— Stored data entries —
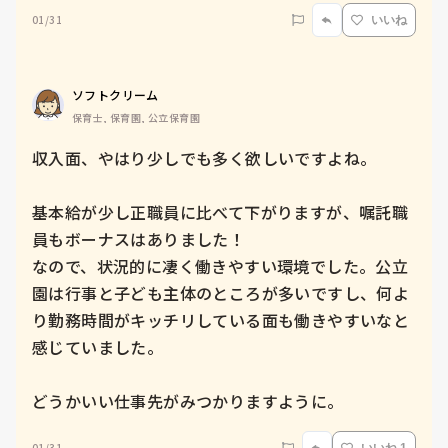
01/31
いいね
ソフトクリーム
保育士, 保育園, 公立保育園
収入面、やはり少しでも多く欲しいですよね。

基本給が少し正職員に比べて下がりますが、嘱託職
員もボーナスはありました！

なので、状況的に凄く働きやすい環境でした。公立
園は行事と子ども主体のところが多いですし、何よ
り勤務時間がキッチリしている面も働きやすいなと
感じていました。

どうかいい仕事先がみつかりますように。
01/31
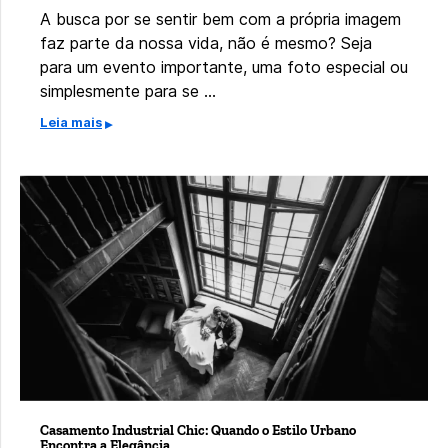
A busca por se sentir bem com a própria imagem
faz parte da nossa vida, não é mesmo? Seja
para um evento importante, uma foto especial ou
simplesmente para se …
Leia mais
Casamento Industrial Chic: Quando o Estilo Urbano
Encontra a Elegância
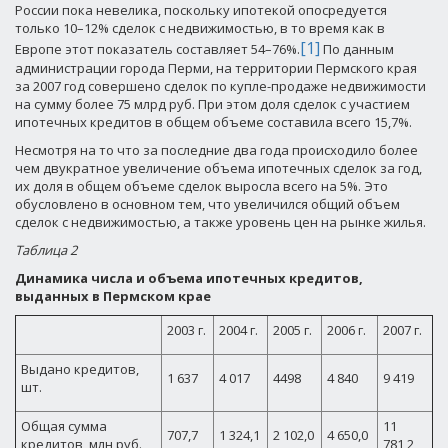
России пока невелика, поскольку ипотекой опосредуется
только 10–12% сделок с недвижимостью, в то время как в
[1]
Европе этот показатель составляет 54–76%.
По данным
администрации города Перми, на территории Пермского края
за 2007 год совершено сделок по купле-продаже недвижимости
на сумму более 75 млрд руб. При этом доля сделок с участием
ипотечных кредитов в общем объеме составила всего 15,7%.
Несмотря на то что за последние два года происходило более
чем двукратное увеличение объема ипотечных сделок за год,
их доля в общем объеме сделок выросла всего на 5%. Это
обусловлено в основном тем, что увеличился общий объем
сделок с недвижимостью, а также уровень цен на рынке жилья.
Таблица 2
Динамика числа и объема ипотечных кредитов,
выданных в Пермском крае
2003 г.
2004 г.
2005 г.
2006 г.
2007 г.
Выдано кредитов,
1 637
4 017
4498
4 840
9 419
шт.
Общая сумма
11
707,7
1 324,1
2 102,0
4 650,0
кредитов, млн руб.
781,2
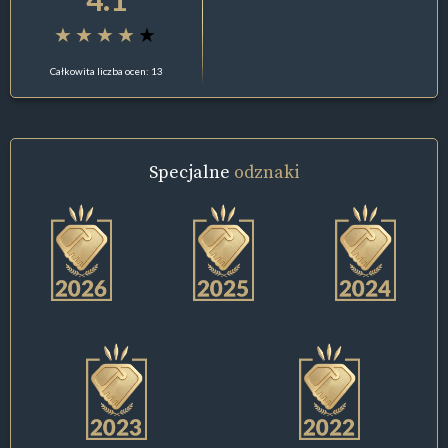
Całkowita liczba ocen: 13
Specjalne
odznaki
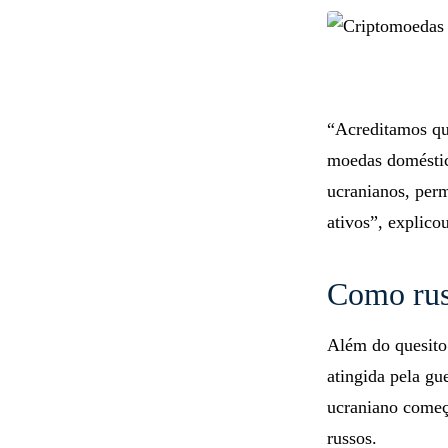
“Acreditamos qu
moedas doméstica
ucranianos, perm
ativos”, explicou
Como rus
Além do quesito
atingida pela gue
ucraniano começo
russos.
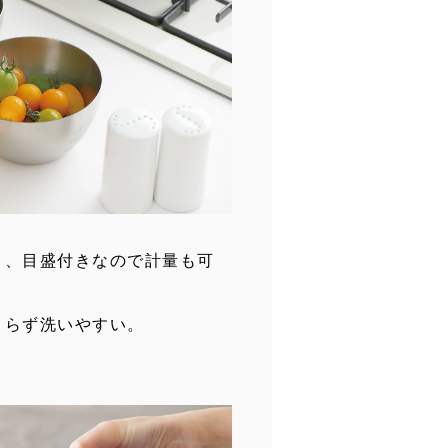
く、目盛付きなので計量も可
まらず洗いやすい。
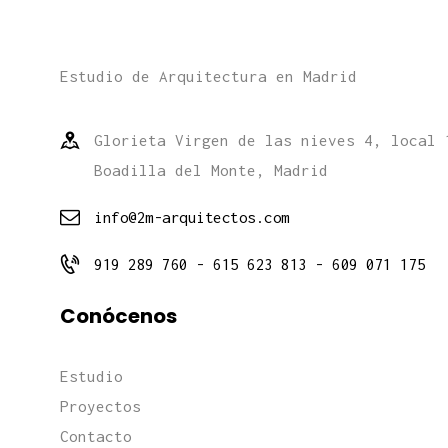
Estudio de Arquitectura en Madrid
Glorieta Virgen de las nieves 4, local 
Boadilla del Monte, Madrid
info@2m-arquitectos.com
919 289 760 - 615 623 813 - 609 071 175
Conócenos
Estudio
Proyectos
Contacto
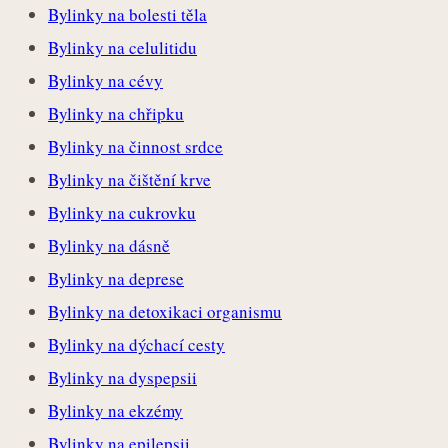
Bylinky na bolesti těla
Bylinky na celulitidu
Bylinky na cévy
Bylinky na chřipku
Bylinky na činnost srdce
Bylinky na čištění krve
Bylinky na cukrovku
Bylinky na dásně
Bylinky na deprese
Bylinky na detoxikaci organismu
Bylinky na dýchací cesty
Bylinky na dyspepsii
Bylinky na ekzémy
Bylinky na epilepsii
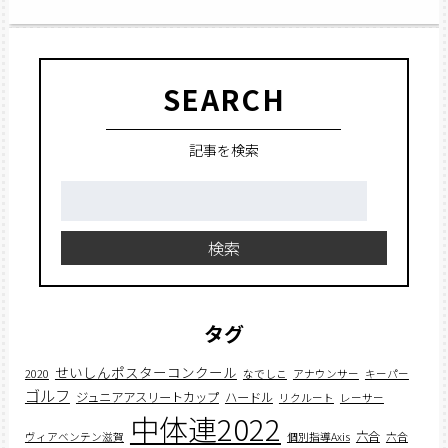
SEARCH
記事を検索
検
索:
検索
タグ
せいしんポスターコンクール
2020
なでしこ
アナウンサー
キーパー
ゴルフ
ジュニアアスリートカップ
ハードル
リクルート
レーサー
中体連2022
六合
ヴィアベンテン滋賀
個別指導Axis
六合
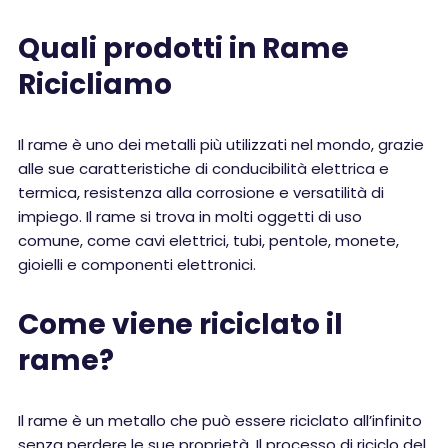
Quali prodotti in Rame
Ricicliamo
Il rame è uno dei metalli più utilizzati nel mondo, grazie
alle sue caratteristiche di conducibilità elettrica e
termica, resistenza alla corrosione e versatilità di
impiego. Il rame si trova in molti oggetti di uso
comune, come cavi elettrici, tubi, pentole, monete,
gioielli e componenti elettronici.
Come viene riciclato il
rame?
Il rame è un metallo che può essere riciclato all’infinito
senza perdere le sue proprietà. Il processo di riciclo del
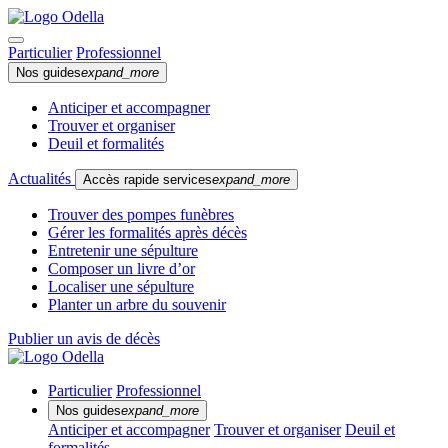
Particulier
Professionnel
Nos guides
expand_more
Anticiper et accompagner
Trouver et organiser
Deuil et formalités
Actualités
Accès rapide services
expand_more
Trouver des pompes funèbres
Gérer les formalités après décès
Entretenir une sépulture
Composer un livre d’or
Localiser une sépulture
Planter un arbre du souvenir
Publier un avis de décès
Particulier
Professionnel
Nos guides
expand_more
Anticiper et accompagner
Trouver et organiser
Deuil et
formalités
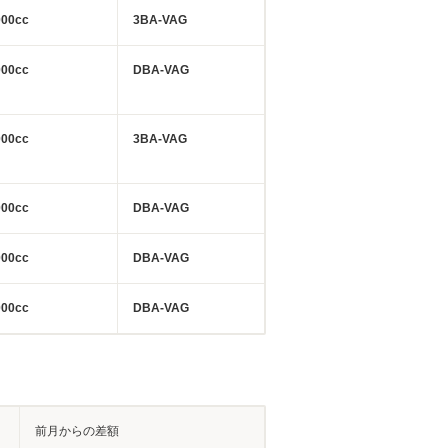
000cc
3BA-VAG
000cc
DBA-VAG
000cc
3BA-VAG
000cc
DBA-VAG
000cc
DBA-VAG
000cc
DBA-VAG
前月からの差額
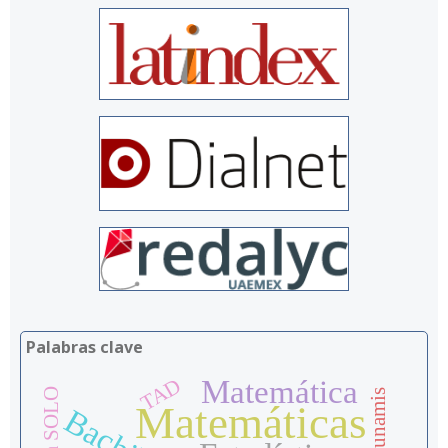
Palabras clave
Matemática
TAD
Tsunamis
Matemáticas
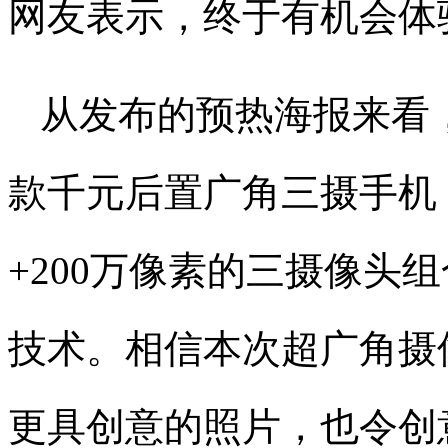
网友表示，终于有机会体
从发布的预热海报来看
款千元后置广角三摄手机，其
+200万像素的三摄像头
技术。相信本次超广角摄
更具创意的照片，也令创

— Description of the task —
Reproduce the records in full, exactly as they appear, and show none of the pictures.

— Finished task —
01/31
いいね
ソフトクリーム
保育士, 保育園, 公立保育園
収入面、やはり少しでも多く欲しいですよね。

基本給が少し正職員に比べて下がりますが、嘱託職
員もボーナスはありました！

なので、状況的に凄く働きやすい環境でした。公立
園は行事と子ども主体のところが多いですし、何よ
り勤務時間がキッチリしている面も働きやすいなと
感じていました。

どうかいい仕事先がみつかりますように。
01/31
A busca por se sentir bem com a própria imagem
faz parte da nossa vida, não é mesmo? Seja
para um evento importante, uma foto especial ou
simplesmente para se …
Leia mais
Casamento Industrial Chic: Quando o Estilo Urbano
Encontra a Elegância
России пока невелика, поскольку ипотекой опосредуется
только 10–12% сделок с недвижимостью, в то время как в
[1]
Европе этот показатель составляет 54–76%.
По данным
администрации города Перми, на территории Пермского края
за 2007 год совершено сделок по купле-продаже недвижимости
на сумму более 75 млрд руб. При этом доля сделок с участием
ипотечных кредитов в общем объеме составила всего 15,7%.
Несмотря на то что за последние два года происходило более
чем двукратное увеличение объема ипотечных сделок за год,
их доля в общем объеме сделок выросла всего на 5%. Это
обусловлено в основном тем, что увеличился общий объем
сделок с недвижимостью, а также уровень цен на рынке жилья.
Таблица 2
Динамика числа и объема ипотечных кредитов,
выданных в Пермском крае
2003 г.
2004 г.
2005 г.
2006 г.
2007 г.
Выдано кредитов,
1 637
4 017
4498
4 840
9 419
шт.
Общая сумма
11
707,7
1 324,1
2 102,0
4 650,0
кредитов, млн руб.
781,2
Całkowita liczba ocen: 13
Specjalne
odznaki
“Acreditamos qu
moedas doméstica
ucranianos, perm
ativos”, explicou
Como rus
Além do quesito
atingida pela gue
ucraniano começo
russos.
く、目盛付きなので計量も可
まらず洗いやすい。
Estudio de Arquitectura en Madrid
Glorieta Virgen de las nieves 4, local 
Boadilla del Monte, Madrid
info@2m-arquitectos.com
919 289 760 - 615 623 813 - 609 071 175
Conócenos
Estudio
Proyectos
Contacto
Bylinky na bolesti těla
Bylinky na celulitidu
Bylinky na cévy
Bylinky na chřipku
Bylinky na činnost srdce
Bylinky na čištění krve
Bylinky na cukrovku
Bylinky na dásně
Bylinky na deprese
Bylinky na detoxikaci organismu
Bylinky na dýchací cesty
Bylinky na dyspepsii
Bylinky na ekzémy
Bylinky na epilepsii
SEARCH
記事を検索
検
索:
検索
タグ
せいしんポスターコンクール
2020
なでしこ
アナウンサー
キーパー
ゴルフ
ジュニアアスリートカップ
ハードル
リクルート
レーサー
中体連2022
六合
ヴィアベンテン滋賀
個別指導Axis
六合
Quali prodotti in Rame
Ricicliamo
Il rame è uno dei metalli più utilizzati nel mondo, grazie
alle sue caratteristiche di conducibilità elettrica e
termica, resistenza alla corrosione e versatilità di
impiego. Il rame si trova in molti oggetti di uso
comune, come cavi elettrici, tubi, pentole, monete,
gioielli e componenti elettronici.
Come viene riciclato il
rame?
Il rame è un metallo che può essere riciclato all’infinito
senza perdere le sue proprietà. Il processo di riciclo del
Particulier
Professionnel
Nos guides
expand_more
Anticiper et accompagner
Trouver et organiser
Deuil et formalités
Actualités
Accès rapide services
expand_more
Trouver des pompes funèbres
Gérer les formalités après décès
Entretenir une sépulture
Composer un livre d’or
Localiser une sépulture
Planter un arbre du souvenir
Publier un avis de décès
Particulier
Professionnel
Nos guides
expand_more
Anticiper et accompagner
Trouver et organiser
Deuil et
formalités
000cc
3BA-VAG
000cc
DBA-VAG
000cc
3BA-VAG
000cc
DBA-VAG
000cc
DBA-VAG
000cc
DBA-VAG
前月からの差額
Palabras clave
Matemática
TAD
Tsunamis
Matemáticas
网友表示，终于有机会体
从发布的预热海报来看
款千元后置广角三摄手机，其
+200万像素的三摄像头
技术。相信本次超广角摄
更具创意的照片，也令创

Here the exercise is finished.